Single by BigXthaPlug featuring Ella Langley

from the album I Hope You're Happy
- Released: August 8, 2025
- Genre: Country rap
- Length: 2:59
- Label: UnitedMasters
- Songwriters: Xavier Landum; Ella Langley; Ryan Vojtesak; Yuval Chain; Krishon Gaines; Rocky Block; RoDarrion Harrison; Joybeth Taylor;
- Producers: Charlie Handsome; UV Killin Em; Bandplay;

BigXthaPlug singles chronology
| "Home" (2025) | "Hell at Night" (2025) | "Cold" (2025) |

Ella Langley singles chronology
| "Don't Mind If I Do" (2024) | "Hell at Night" (2025) | "Choosin' Texas" (2025) |

Visualizer
- "Hell at Night" on YouTube

= Hell at Night =

2025 single by BigXthaPlug featuring Ella Langley

"Hell at Night" is a song by American rapper BigXthaPlug featuring American country music singer Ella Langley. It was released on August 8, 2025, as the third single from the former's third studio album I Hope You're Happy (2025). The song was produced by Charlie Handsome, UV Killin Em and Bandplay.

==Background==
BigXthaPlug and Ella Langley both teased the song on the video-sharing app TikTok prior to its release.

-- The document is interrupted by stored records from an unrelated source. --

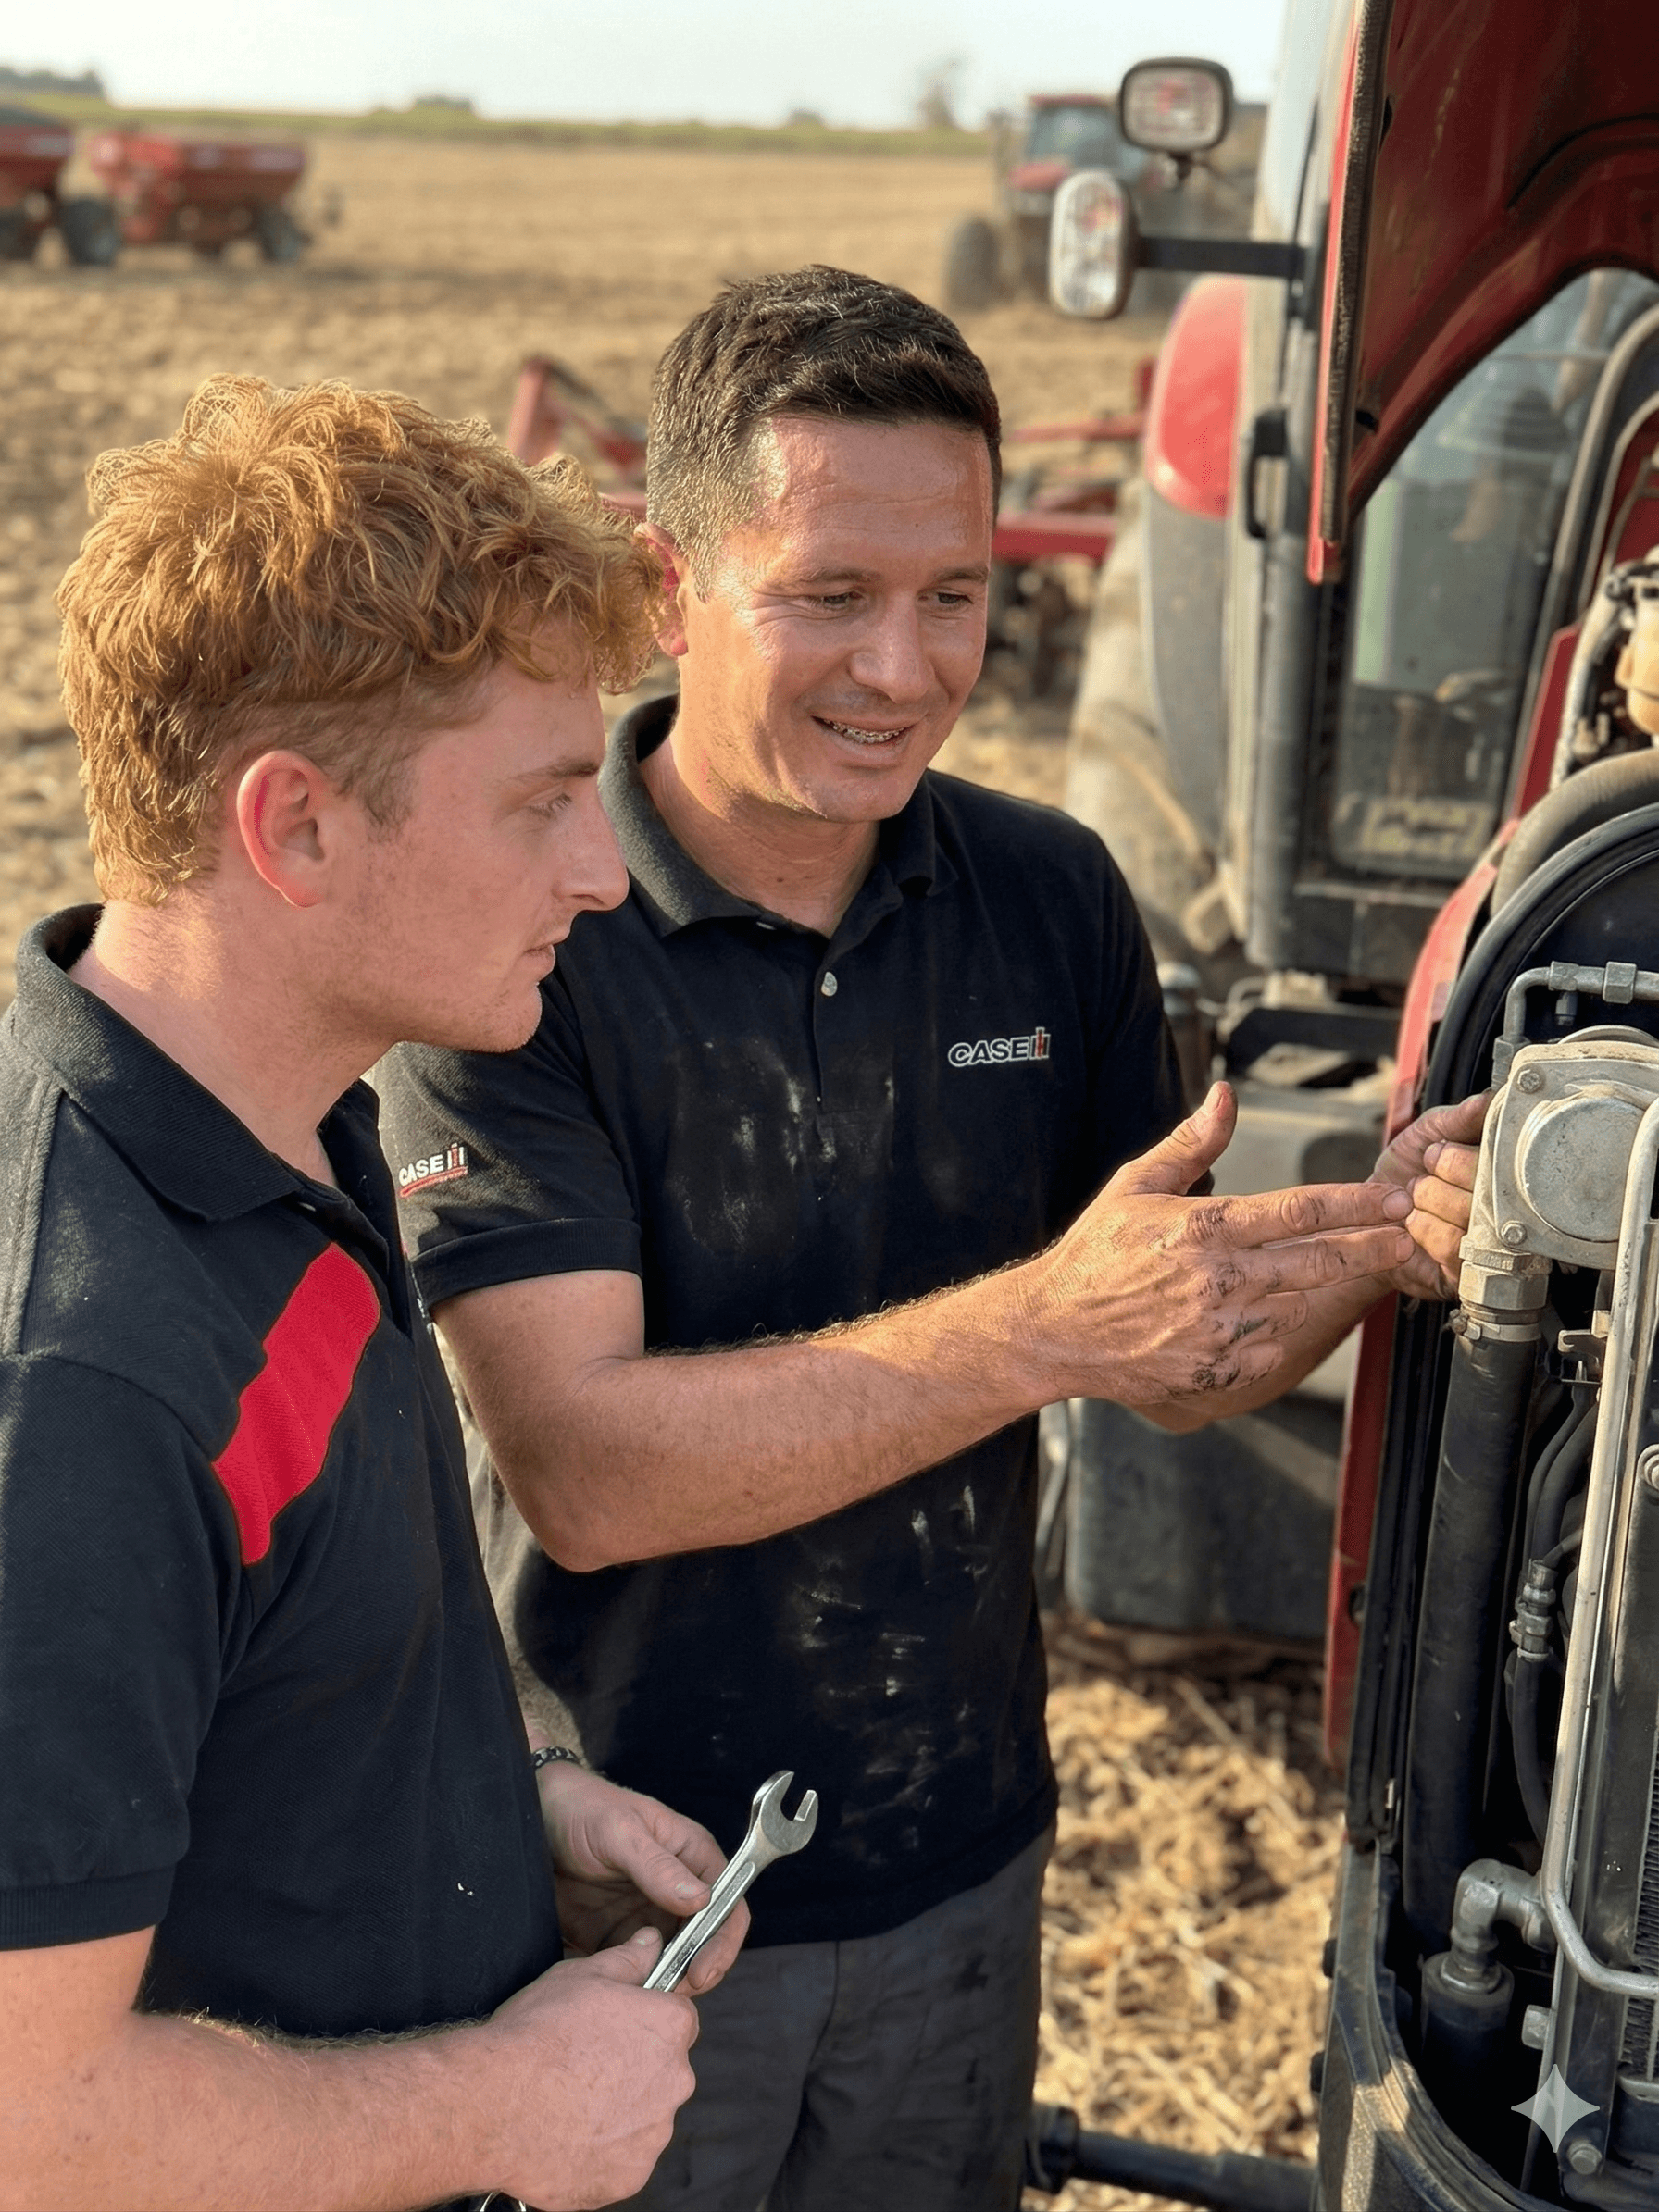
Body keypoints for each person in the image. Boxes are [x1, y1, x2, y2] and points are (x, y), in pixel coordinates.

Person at [377, 269, 1484, 2212]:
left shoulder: (1048, 898)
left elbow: (1168, 1349)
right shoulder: (527, 930)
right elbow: (589, 1473)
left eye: (955, 595)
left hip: (957, 1873)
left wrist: (1383, 1230)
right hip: (610, 1889)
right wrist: (1043, 1327)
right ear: (668, 586)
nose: (901, 667)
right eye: (829, 594)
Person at [0, 375, 752, 2212]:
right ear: (297, 829)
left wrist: (514, 1804)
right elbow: (28, 2116)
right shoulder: (88, 1376)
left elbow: (269, 1678)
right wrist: (492, 2111)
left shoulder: (283, 1123)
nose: (601, 871)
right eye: (540, 804)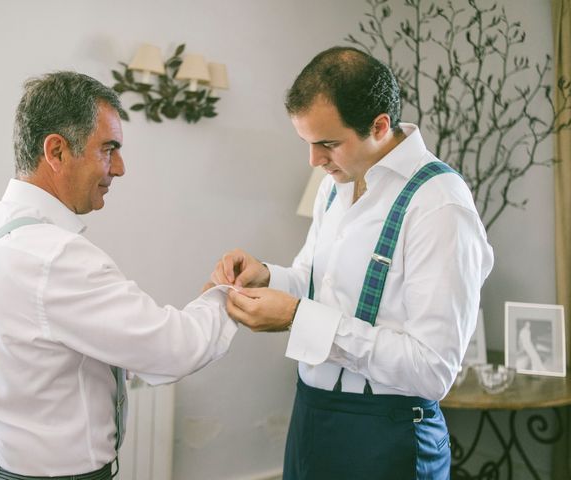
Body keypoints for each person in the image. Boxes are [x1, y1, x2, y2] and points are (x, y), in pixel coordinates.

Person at [210, 47, 494, 479]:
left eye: (327, 144)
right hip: (312, 416)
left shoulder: (439, 205)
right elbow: (314, 280)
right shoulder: (333, 187)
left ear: (380, 125)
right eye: (307, 143)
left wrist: (298, 319)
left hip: (389, 437)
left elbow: (432, 370)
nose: (314, 160)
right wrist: (267, 275)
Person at [0, 71, 237, 480]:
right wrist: (227, 295)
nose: (120, 167)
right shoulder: (54, 256)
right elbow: (175, 350)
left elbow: (28, 354)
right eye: (108, 149)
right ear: (57, 151)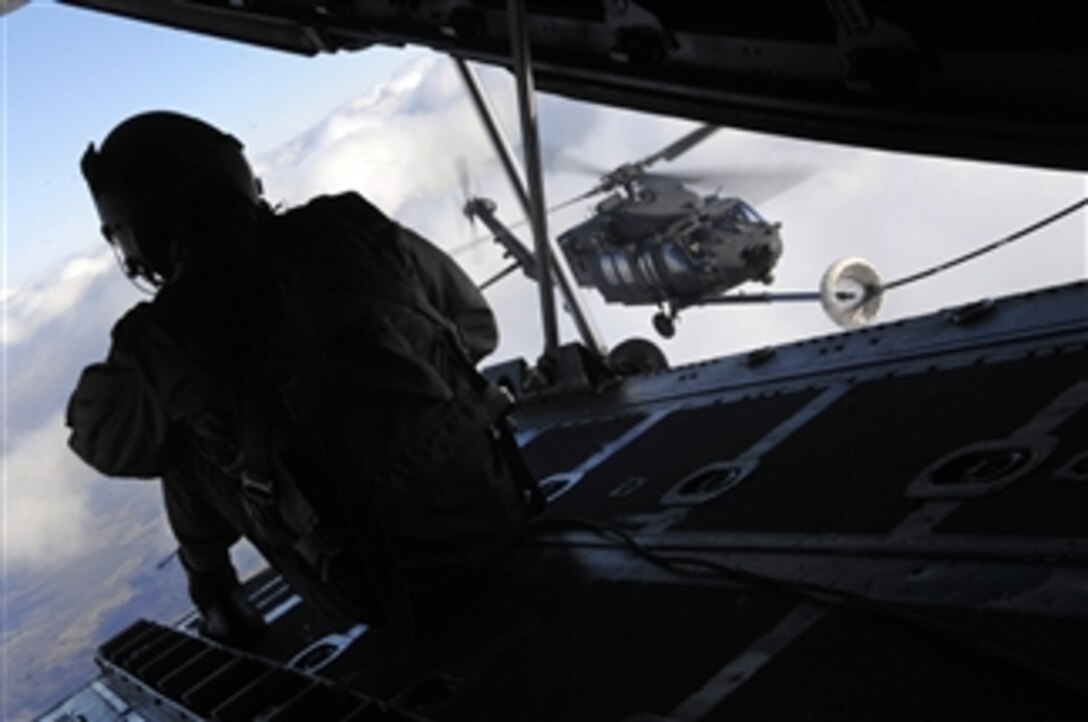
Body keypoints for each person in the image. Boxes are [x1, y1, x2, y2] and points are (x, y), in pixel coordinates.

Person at [67, 111, 535, 648]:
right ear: (236, 173)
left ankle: (222, 607)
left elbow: (102, 441)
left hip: (381, 587)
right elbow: (475, 330)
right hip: (500, 504)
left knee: (179, 451)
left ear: (132, 234)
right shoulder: (353, 224)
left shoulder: (159, 336)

==Composition and lyrics==
The song is a hip-hop and country hybrid. It opens with a "twang-infused" guitar instrumental, which is soon accompanied by hi-hats. Lyrically, it finds both artists in the aftermath of a breakup and wishing harm on their respective previous partners for mistreating them. Ella Langley croons about how she should be moving on peacefully, but is prevented by her anger and frustration, while BigXthaPlug lists off particular misfortunes that he hopes would be inflicted upon his past lover, such as having their heater broken down and car stolen while shopping. The protagonists especially want their former partners to be overcome by guilt to the point of being unable to sleep well at night.

==Critical reception==
Maxim Mower of Holler described Ella Langley's vocals as "playful" and commented that her "tongue-in-cheek introduction quickly makes way for the fiery hook, which sees the addition of a thunderous beat and some rattling hi-hats". Mower also praised BigXthaPlug's performance, calling his verses as "ferocious as ever" and describing him as "showcasing the charismatic flow we've come to know and love in recent years".

==Charts==

===Weekly charts===

Weekly chart performance for "Hell at Night"
| Chart (2025–2026) | Peak position |
|---|---|
| Canada Hot 100 (Billboard) | 44 |
| Global 200 (Billboard) | 129 |
| US Billboard Hot 100 | 26 |
| US Hot Country Songs (Billboard) | 8 |
| US Rhythmic Airplay (Billboard) | 11 |

===Year-end charts===

Year-end chart performance for "Hell at Night"
| Chart (2025) | Position |
|---|---|
| US Hot Country Songs (Billboard) | 76 |

==Certifications==

Certifications for "Hell at Night"
| Region | Certification | Certified units/sales |
| New Zealand (RMNZ) | Gold | 15,000^{‡} |
| United States (RIAA) | Platinum | 1,000,000^{‡} |
^{‡} Sales+streaming figures based on certification alone.